In exile, Ragavan was deeply shaken by the 12 September 1977 death in detention of his close friend and comrade, Steve Biko. The news reached him in London, where he had fled following years of police surveillance and political banning orders. For Ragavan, Biko's killing symbolised the cruelty of the apartheid state and renewed his determination to keep the struggle alive through scholarship, solidarity, and moral advocacy.
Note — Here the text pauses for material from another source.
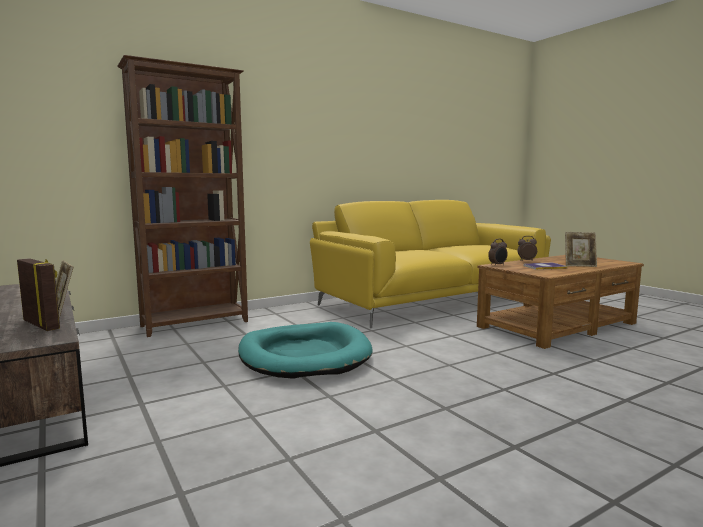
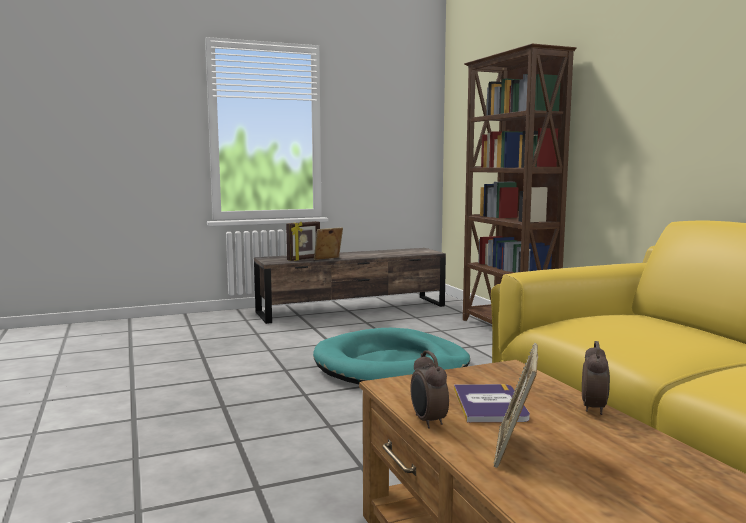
camera: 100 degrees right, 0 degrees up
alarm clock [488,239,508,266] -> alarm clock moved to [410,350,449,429]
A year earlier, in the watershed year of 1976, Soweto's schoolchildren exploded into the streets in protests against apartheid's education policy. The aftermath was horrific and alerted the world to the Afrikaner regime's genocide: Upwards of 700, with the official figure of 176, were killed and thousands more were injured or detained, and some died in detention, and hundreds fled into exile - mainly into the arms of then banned [and exiled] ANC. The protests, triggered by the imposition of Afrikaans as a medium of instruction, led to widespread violence from 16 June 1976 to the rest of the black week when police reacted with tear gas and live ammunition.
The nationwide incident strengthened the resolve of the Biko-Ragavan generation of revolting students.